:: What the exercise asks ::
Print, exactly as they appear in the listing below, the lines from the line with "left hip: (263, 453)" to the line with "left hip: (155, 456)", with both end lines kept.

===

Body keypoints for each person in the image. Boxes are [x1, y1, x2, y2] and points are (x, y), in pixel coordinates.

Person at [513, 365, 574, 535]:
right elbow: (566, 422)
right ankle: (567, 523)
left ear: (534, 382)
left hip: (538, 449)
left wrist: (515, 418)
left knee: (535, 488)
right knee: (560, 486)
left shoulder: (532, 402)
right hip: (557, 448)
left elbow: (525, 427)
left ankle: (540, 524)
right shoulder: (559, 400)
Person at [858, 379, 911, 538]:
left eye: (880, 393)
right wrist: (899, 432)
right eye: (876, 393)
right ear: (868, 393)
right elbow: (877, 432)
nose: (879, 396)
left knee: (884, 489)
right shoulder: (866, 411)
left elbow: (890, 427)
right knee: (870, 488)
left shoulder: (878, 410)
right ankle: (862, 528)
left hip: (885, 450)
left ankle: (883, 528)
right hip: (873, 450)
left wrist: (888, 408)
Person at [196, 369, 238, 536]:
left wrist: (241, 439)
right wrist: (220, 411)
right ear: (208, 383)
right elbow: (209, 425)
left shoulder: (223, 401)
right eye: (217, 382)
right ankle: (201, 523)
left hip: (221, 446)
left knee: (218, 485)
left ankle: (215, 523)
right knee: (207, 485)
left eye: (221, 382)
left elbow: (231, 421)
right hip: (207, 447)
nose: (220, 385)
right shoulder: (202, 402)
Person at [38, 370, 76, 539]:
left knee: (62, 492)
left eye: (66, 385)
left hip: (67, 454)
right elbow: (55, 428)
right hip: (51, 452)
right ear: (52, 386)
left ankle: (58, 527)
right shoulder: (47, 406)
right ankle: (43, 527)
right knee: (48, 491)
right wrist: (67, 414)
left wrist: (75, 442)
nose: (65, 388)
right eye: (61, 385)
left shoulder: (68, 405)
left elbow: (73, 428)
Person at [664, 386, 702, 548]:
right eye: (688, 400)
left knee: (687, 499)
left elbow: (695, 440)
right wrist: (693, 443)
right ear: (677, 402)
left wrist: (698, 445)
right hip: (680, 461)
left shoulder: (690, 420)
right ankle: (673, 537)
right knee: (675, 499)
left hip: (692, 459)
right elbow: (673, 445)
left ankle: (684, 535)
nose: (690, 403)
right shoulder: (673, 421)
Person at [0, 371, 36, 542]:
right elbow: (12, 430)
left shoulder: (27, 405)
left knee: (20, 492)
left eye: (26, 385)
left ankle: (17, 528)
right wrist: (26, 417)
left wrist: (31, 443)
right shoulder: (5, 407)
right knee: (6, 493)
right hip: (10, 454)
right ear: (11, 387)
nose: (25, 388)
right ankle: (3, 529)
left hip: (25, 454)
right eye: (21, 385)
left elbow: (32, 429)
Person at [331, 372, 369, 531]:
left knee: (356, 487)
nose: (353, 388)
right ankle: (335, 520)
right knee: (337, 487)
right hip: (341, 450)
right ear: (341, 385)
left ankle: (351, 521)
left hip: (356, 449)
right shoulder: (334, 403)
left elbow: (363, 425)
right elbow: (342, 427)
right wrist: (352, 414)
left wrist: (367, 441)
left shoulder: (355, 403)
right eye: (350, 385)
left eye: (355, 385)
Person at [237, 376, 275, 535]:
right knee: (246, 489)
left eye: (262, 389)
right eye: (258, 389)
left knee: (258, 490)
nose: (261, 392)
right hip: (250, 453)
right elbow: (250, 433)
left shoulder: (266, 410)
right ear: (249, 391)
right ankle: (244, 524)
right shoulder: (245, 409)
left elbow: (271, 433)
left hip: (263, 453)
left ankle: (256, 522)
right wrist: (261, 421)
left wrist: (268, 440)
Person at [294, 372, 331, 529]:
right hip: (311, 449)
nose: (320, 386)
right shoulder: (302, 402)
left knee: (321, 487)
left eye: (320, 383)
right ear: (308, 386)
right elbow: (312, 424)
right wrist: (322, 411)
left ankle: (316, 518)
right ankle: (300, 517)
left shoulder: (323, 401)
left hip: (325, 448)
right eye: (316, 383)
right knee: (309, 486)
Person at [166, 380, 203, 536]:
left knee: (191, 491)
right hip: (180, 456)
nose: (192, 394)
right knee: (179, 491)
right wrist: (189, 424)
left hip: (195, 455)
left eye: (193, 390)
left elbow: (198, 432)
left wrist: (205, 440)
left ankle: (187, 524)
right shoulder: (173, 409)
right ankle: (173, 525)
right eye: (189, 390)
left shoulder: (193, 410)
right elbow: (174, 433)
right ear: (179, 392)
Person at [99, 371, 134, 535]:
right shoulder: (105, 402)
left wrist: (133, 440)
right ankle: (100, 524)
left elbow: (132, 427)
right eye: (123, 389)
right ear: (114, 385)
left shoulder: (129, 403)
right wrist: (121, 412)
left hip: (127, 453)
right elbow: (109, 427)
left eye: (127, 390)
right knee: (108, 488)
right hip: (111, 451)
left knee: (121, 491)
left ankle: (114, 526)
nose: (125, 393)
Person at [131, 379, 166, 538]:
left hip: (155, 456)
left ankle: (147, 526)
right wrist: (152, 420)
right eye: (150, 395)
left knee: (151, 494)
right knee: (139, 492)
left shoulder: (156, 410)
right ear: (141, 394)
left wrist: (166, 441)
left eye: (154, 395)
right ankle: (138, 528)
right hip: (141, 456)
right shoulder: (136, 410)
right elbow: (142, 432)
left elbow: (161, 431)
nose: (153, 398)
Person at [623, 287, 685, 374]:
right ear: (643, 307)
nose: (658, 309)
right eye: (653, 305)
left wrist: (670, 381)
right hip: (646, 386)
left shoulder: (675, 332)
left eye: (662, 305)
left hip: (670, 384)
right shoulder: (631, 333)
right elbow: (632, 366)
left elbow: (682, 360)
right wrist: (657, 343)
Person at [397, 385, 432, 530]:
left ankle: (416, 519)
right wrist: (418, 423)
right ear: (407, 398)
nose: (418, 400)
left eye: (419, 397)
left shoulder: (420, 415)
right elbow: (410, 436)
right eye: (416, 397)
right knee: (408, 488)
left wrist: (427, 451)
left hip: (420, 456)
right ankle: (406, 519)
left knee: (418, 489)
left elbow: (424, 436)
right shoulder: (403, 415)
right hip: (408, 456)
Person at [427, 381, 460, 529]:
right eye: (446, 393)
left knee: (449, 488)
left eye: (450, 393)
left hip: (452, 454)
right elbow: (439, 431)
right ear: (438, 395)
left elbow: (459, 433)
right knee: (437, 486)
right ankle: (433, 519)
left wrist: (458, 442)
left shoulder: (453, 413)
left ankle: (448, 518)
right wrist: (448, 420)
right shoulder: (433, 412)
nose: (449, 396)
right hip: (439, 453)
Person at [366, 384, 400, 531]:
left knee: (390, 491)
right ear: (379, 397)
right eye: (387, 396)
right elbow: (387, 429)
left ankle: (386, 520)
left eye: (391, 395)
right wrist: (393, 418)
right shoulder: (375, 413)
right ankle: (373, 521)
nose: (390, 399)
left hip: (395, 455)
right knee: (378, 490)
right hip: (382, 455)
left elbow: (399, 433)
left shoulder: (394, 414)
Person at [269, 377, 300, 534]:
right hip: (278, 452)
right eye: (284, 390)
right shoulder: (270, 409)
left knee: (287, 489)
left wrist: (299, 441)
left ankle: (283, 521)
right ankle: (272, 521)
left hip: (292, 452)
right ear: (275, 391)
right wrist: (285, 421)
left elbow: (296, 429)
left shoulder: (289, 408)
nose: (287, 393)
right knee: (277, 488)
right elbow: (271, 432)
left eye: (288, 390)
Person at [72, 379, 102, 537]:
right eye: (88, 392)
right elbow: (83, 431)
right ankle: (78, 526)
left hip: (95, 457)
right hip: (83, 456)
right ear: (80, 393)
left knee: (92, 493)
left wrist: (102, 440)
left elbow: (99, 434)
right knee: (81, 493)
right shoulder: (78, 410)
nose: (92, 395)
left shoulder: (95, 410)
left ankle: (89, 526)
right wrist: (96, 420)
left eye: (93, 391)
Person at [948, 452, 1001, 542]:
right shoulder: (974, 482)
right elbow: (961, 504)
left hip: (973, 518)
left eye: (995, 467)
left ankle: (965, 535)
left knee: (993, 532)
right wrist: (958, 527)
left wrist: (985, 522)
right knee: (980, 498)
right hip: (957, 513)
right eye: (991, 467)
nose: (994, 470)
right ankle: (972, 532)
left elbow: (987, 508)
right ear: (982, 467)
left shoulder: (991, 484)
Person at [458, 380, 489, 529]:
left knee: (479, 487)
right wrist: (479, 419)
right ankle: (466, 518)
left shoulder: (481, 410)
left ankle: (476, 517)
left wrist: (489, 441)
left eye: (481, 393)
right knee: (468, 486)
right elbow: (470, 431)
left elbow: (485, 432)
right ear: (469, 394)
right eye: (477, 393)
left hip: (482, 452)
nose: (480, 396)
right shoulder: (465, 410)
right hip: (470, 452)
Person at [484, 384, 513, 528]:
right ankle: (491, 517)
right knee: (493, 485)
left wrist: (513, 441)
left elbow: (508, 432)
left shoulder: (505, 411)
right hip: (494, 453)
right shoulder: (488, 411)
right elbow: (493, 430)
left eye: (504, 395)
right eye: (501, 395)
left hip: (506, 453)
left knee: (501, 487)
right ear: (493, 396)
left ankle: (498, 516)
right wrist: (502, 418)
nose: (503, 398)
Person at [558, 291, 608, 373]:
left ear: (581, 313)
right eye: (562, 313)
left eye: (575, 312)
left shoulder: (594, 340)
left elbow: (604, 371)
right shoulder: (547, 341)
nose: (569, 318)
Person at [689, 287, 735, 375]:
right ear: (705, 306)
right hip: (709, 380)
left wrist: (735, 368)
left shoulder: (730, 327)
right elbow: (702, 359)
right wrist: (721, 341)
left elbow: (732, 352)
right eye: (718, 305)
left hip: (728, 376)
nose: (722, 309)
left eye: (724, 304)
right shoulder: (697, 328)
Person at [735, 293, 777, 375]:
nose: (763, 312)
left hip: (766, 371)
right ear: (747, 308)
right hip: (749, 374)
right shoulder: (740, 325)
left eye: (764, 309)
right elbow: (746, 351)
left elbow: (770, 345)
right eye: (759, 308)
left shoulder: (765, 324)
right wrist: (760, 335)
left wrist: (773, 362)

===

:: Answer section ::
left hip: (263, 453)
left ankle: (256, 522)
right wrist: (261, 421)
left wrist: (268, 440)
Person at [294, 372, 331, 529]:
right hip: (311, 449)
nose: (320, 386)
right shoulder: (302, 402)
left knee: (321, 487)
left eye: (320, 383)
right ear: (308, 386)
right elbow: (312, 424)
right wrist: (322, 411)
left ankle: (316, 518)
right ankle: (300, 517)
left shoulder: (323, 401)
left hip: (325, 448)
right eye: (316, 383)
right knee: (309, 486)
Person at [166, 380, 203, 536]:
left knee: (191, 491)
right hip: (180, 456)
nose: (192, 394)
right knee: (179, 491)
right wrist: (189, 424)
left hip: (195, 455)
left eye: (193, 390)
left elbow: (198, 432)
left wrist: (205, 440)
left ankle: (187, 524)
right shoulder: (173, 409)
right ankle: (173, 525)
right eye: (189, 390)
left shoulder: (193, 410)
right elbow: (174, 433)
right ear: (179, 392)
Person at [99, 371, 134, 535]:
right shoulder: (105, 402)
left wrist: (133, 440)
right ankle: (100, 524)
left elbow: (132, 427)
right eye: (123, 389)
right ear: (114, 385)
left shoulder: (129, 403)
right wrist: (121, 412)
left hip: (127, 453)
right elbow: (109, 427)
left eye: (127, 390)
right knee: (108, 488)
right hip: (111, 451)
left knee: (121, 491)
left ankle: (114, 526)
nose: (125, 393)
Person at [131, 379, 166, 538]:
left hip: (155, 456)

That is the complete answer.